Welcome. This is what I want in your head before you write a line of copy or spend a dollar — how I think about the company, the space, and what I need from you. Read it twice.
Everyday Eats turns "what's for dinner?" into a done-for-you week of meals and a shopping list that's already sorted by aisle and priced — so a household gets back the time, money, and mental load it burns on food every single week.
Browse or get recommended recipes → our AI builds a personalized, budget-aware week → it becomes a one-tap shopping list, aisle-ordered and priced → you shop it (Kroger integrated today; the list works at any store). We're a software layer that sits on top of grocers — no trucks, no warehouses, no meal-kit boxes. We are the plan, not the delivery.
Sources: USDA / BLS, eMarketer / BCG, ReFED / EPA — directional; validate before any external use.
Here's the insight that defines us: the profit in grocery isn't in food — it's in data and ads. Kroger nets ~1–2% on groceries but earns ~$1.5B in "alternative profit," mostly retail media on its 60M-household data. Instacart's ~80%-margin ad business is its entire P&L. Every fulfillment giant — Instacart, DoorDash, Kroger — had to climb the stack to reach the high-intent moment where those ad dollars are richest. We start there.
Grocery's profit pool moved from moving food to selling attention and data. We begin at the decision layer everyone else had to climb the stack to reach.

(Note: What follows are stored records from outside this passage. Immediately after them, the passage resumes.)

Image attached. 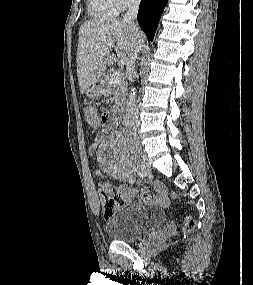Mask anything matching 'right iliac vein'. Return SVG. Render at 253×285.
Returning a JSON list of instances; mask_svg holds the SVG:
<instances>
[{
	"instance_id": "1",
	"label": "right iliac vein",
	"mask_w": 253,
	"mask_h": 285,
	"mask_svg": "<svg viewBox=\"0 0 253 285\" xmlns=\"http://www.w3.org/2000/svg\"><path fill=\"white\" fill-rule=\"evenodd\" d=\"M140 171L143 175H147L150 171V162L144 156L140 162Z\"/></svg>"
}]
</instances>
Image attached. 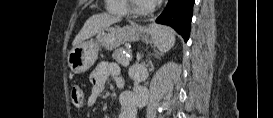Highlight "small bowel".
Masks as SVG:
<instances>
[{
  "label": "small bowel",
  "mask_w": 273,
  "mask_h": 118,
  "mask_svg": "<svg viewBox=\"0 0 273 118\" xmlns=\"http://www.w3.org/2000/svg\"><path fill=\"white\" fill-rule=\"evenodd\" d=\"M109 79L121 82L120 69L108 62H101L90 75L92 89L86 101L88 107L96 105ZM120 101L123 108L119 118H135L137 115L135 97L133 95H123Z\"/></svg>",
  "instance_id": "small-bowel-1"
}]
</instances>
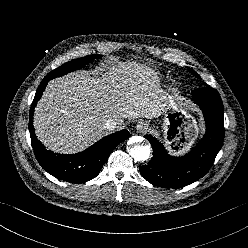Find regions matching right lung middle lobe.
I'll use <instances>...</instances> for the list:
<instances>
[{"label": "right lung middle lobe", "mask_w": 248, "mask_h": 248, "mask_svg": "<svg viewBox=\"0 0 248 248\" xmlns=\"http://www.w3.org/2000/svg\"><path fill=\"white\" fill-rule=\"evenodd\" d=\"M101 58V55L95 54L91 56H85L83 58H79L76 60L69 61L60 67L56 68L55 70L51 71L46 75V77H50L51 79L63 76L69 72H72L74 70L80 69L86 64L92 62L94 59H99Z\"/></svg>", "instance_id": "obj_1"}]
</instances>
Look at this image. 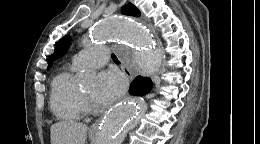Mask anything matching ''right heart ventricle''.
I'll return each instance as SVG.
<instances>
[{"mask_svg": "<svg viewBox=\"0 0 260 144\" xmlns=\"http://www.w3.org/2000/svg\"><path fill=\"white\" fill-rule=\"evenodd\" d=\"M79 69L72 62L63 67L52 80L50 105L53 113L61 120H78L84 113L81 88L75 78V72Z\"/></svg>", "mask_w": 260, "mask_h": 144, "instance_id": "1", "label": "right heart ventricle"}]
</instances>
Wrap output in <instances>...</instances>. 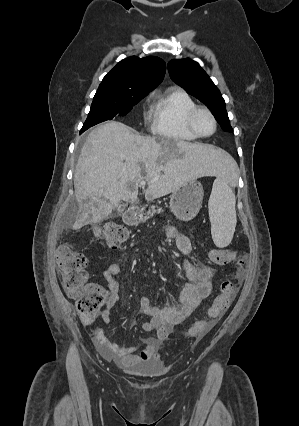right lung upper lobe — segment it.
<instances>
[{"mask_svg": "<svg viewBox=\"0 0 299 426\" xmlns=\"http://www.w3.org/2000/svg\"><path fill=\"white\" fill-rule=\"evenodd\" d=\"M166 71L165 62L155 56H132L119 62L102 80L101 89L124 95H136L157 87Z\"/></svg>", "mask_w": 299, "mask_h": 426, "instance_id": "1", "label": "right lung upper lobe"}]
</instances>
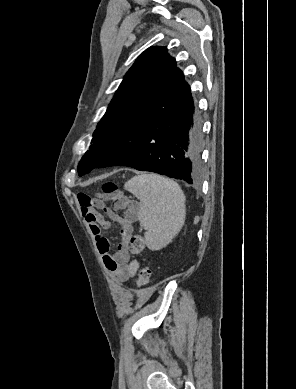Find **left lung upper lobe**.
<instances>
[{
    "instance_id": "1",
    "label": "left lung upper lobe",
    "mask_w": 296,
    "mask_h": 389,
    "mask_svg": "<svg viewBox=\"0 0 296 389\" xmlns=\"http://www.w3.org/2000/svg\"><path fill=\"white\" fill-rule=\"evenodd\" d=\"M176 61L166 47H151L144 51L126 73L108 109L97 125L90 149L78 164L82 176L99 167L94 150L103 134L119 122L127 113L144 102L165 80L181 74Z\"/></svg>"
}]
</instances>
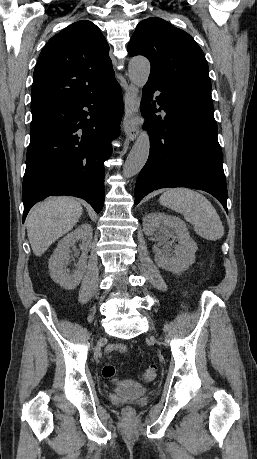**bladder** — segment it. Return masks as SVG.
<instances>
[{
  "mask_svg": "<svg viewBox=\"0 0 257 459\" xmlns=\"http://www.w3.org/2000/svg\"><path fill=\"white\" fill-rule=\"evenodd\" d=\"M115 393L121 396L134 398L145 395L147 393V388L136 382L124 381L116 387Z\"/></svg>",
  "mask_w": 257,
  "mask_h": 459,
  "instance_id": "obj_1",
  "label": "bladder"
}]
</instances>
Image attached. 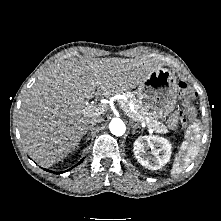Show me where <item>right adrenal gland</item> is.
<instances>
[{"mask_svg": "<svg viewBox=\"0 0 221 221\" xmlns=\"http://www.w3.org/2000/svg\"><path fill=\"white\" fill-rule=\"evenodd\" d=\"M92 126H88L87 128H86V131H85V133L84 134H87L88 133V131H89V129L91 128ZM90 138L88 137L87 138V141L89 140Z\"/></svg>", "mask_w": 221, "mask_h": 221, "instance_id": "1", "label": "right adrenal gland"}]
</instances>
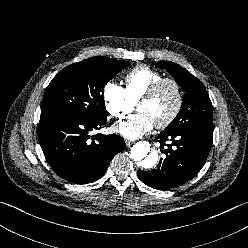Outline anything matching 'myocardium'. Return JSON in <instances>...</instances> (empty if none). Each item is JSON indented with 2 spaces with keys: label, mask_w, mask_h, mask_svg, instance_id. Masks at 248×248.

Meal kits proved people will pay to solve dinner — a €6.8B business at peak. Then they died on the model: ~$9–12 a serving, customer-acquisition costs of $94–$400, and ~72% of customers gone within six months. HelloFresh is down ~93% from its peak; Blue Apron sold for pennies.
The demand didn't leave — the box was the flaw. Recipe apps store recipes but never do the shopping; Yummly (15M users) was shut down; Samsung Food is an appliance loss-leader; eMeals stayed tiny for 20 years. No one owns the hard part: turning a personalized plan into a real, priced, aisle-ordered cart at your store. It's unglamorous engineering — size-aware product matching, live pricing, pantry-aware quantities, graceful substitutions — which is exactly why the seat is empty. We're building it. That's the moat.
A plan that cross-shops, swaps in cheaper equivalents, and cuts the $1,500+ a household wastes. In a +30% world, a visibly shrinking bill is the retention engine — not novelty.
Five minutes replaces an hour of planning, list-making, and standing in the kitchen deciding. We kill decision fatigue — the enemy is the daily "what's for dinner," not other apps.
Personalized to the household's tastes, allergens, budget, pantry, and health goals — including the GLP-1 shift already reshaping ~16% of households' carts.
Model: Everyday Eats Plus, a subscription. Free = browse, view, add-to-plan. Plus = the AI planning, shopping lists, scan/swap, pantry. Subscription proves intent and funds the runway; the long-term prize is retail-media and retailer-data partnerships — being the demand-side layer brands and grocers pay to influence at the moment the basket is decided.
The one person in a home who owns "what's for dinner" for everyone else. Time-poor, value-conscious, cooks at home, tired of the daily decision tax and the wilted produce they keep throwing out. Not foodies chasing novelty — households running a weekly operation who want it to take five minutes. Write to her Tuesday night, not to the technology.
| They are… | We are… |
|---|---|
| Meal kits (HelloFresh) — ship food, $9–12/serving, lock-in | The plan, not the box — your own groceries, any store, cheaper |
| Recipe apps (Mealime, Paprika, Allrecipes) — store recipes | We plan the week and do the shopping list, budget-aware |
| Delivery (Instacart, DoorDash) — the checkout + last mile | The decision layer that feeds them a ready basket — partner, not rival |
| Retailer apps (Kroger) — great once you have a list | We start one step earlier — before you know what to cook |
We are not trying to out-logistics anyone. We win the first mile.
#1 in customer satisfaction, ~$2,100 a square foot, built on curation and word-of-mouth with near-zero ad spend. The product is the marketing. That's our north star.
The numbers you own — habit is the metric, ARPU is downstream:
First 90 days: a crisp brand system + messaging house (one-liner, three pillars, voice); the organic engine (a shareable product moment — the plan is our "Fearless Flyer" — plus content, social, and a referral loop); and acquisition instrumented as CAC against LTV, by cohort. DoorDash got to profit by driving marketing down to ~2.4% of order value while growing — carry that discipline from day one. Meal kits died on the opposite.
Welcome aboard. Now go make households feel like someone finally took dinner off their plate.